◆ Document passage ◆
══════

Our executive officers and their respective ages and positions as of April 1, 2010, are set forth below.
 
             
Name   Age   Position
 
Roy W. Haley
    63     Chairman of the Board
John J. Engel
    48     President and Chief Executive Officer
Stephen A. Van Oss
    55     Senior Vice President and Chief Operating Officer
Richard P. Heyse
    47     Vice President and Chief Financial Officer
David S. Bemoras
    52     Vice President, Operations
Andrew J. Bergdoll
    47     Vice President, Operations
Daniel A. Brailer
    52     Vice President, Treasurer and Investor Relations
Allan A. Duganier
    54     Director of Internal Audit
James R. Griffin
    48     Vice President, Operations
Timothy A. Hibbard
    53     Corporate Controller
Diane E. Lazzaris
    43     Vice President, Legal Affairs
Robert J. Powell
    48     Vice President, Human Resources
Robert B. Rosenbaum
    52     Vice President, Operations
Ronald P. Van, Jr. 
    49     Vice President, Operations
 
David S. Bemoras has served as our Vice President, Operations since August 2008. Previously, Mr. Bemoras served as Vice President of Sales and Marketing for Communications Supply Corporation, which the Company acquired in November 2006. Prior to joining Communications Supply Corporation, Mr. Bemoras served as Vice President of Sales and Marketing for GNWC Wire, Cable and Network Products, a company he co-founded, and Vice President of Sales and Marketing with Lenz Electric Manufacturing Company.
 
Andrew J. Bergdoll has served as our Vice President, Operations since December 2007. From March 2005 through December 2007, Mr. Bergdoll served as President for Liberty Wire & Cable, Inc., a subsidiary of Communications Supply Corporation, which the Company acquired in November 2006. From 2001 to March 2005, Mr. Bergdoll served as Senior Vice President of US Filter, a subsidiary of Siemens AG, prior to its sale to Siemens in 2004.
 
Daniel A. Brailer has served as our Vice President, Treasurer and Investor Relations since May 2006. From 1999 to May 2006, he served as our Treasurer and Director of Investor Relations. Prior to joining the Company, Mr. Brailer served in various positions at Mellon Financial Corporation, most recently as Senior Vice President.

══════

◆ Material shown ◆
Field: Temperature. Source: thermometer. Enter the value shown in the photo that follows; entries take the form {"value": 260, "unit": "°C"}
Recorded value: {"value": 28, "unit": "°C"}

══════

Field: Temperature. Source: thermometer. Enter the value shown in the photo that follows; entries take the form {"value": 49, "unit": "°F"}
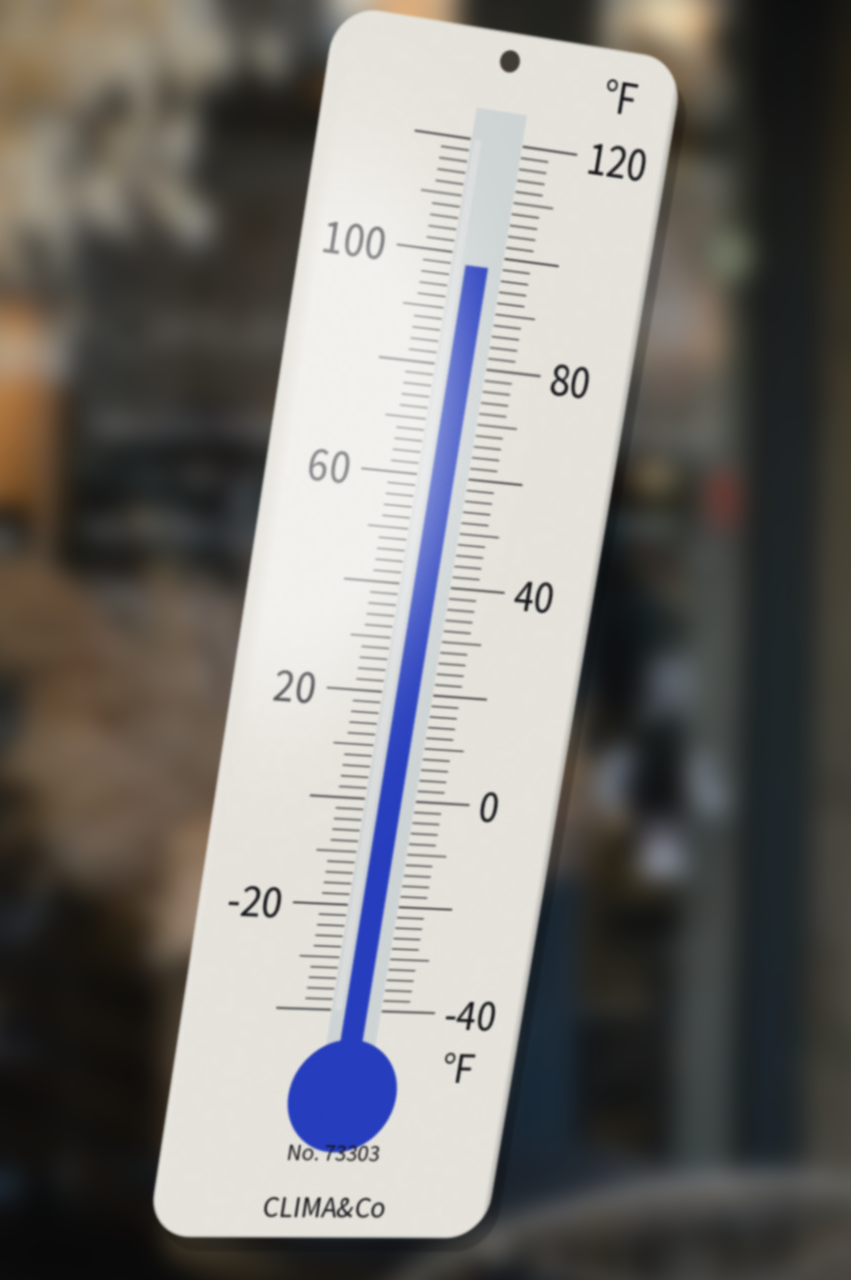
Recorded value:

══════

◆ Exercise requirements ◆
- 1) According to the executive officer listing, in what month and year did the Company acquire Communications Supply Corporation?
- 2) Render this sentence from the executive officer listing in Spanish: "Daniel A. Brailer has served as our Vice President, Treasurer and Investor Relations since May 2006."

◆ Numbered answers ◆
- 1) November 2006

- 2) Daniel A. Brailer se desempeña como nuestro Vicepresidente, Tesorero y de Relaciones con Inversionistas desde mayo de 2006.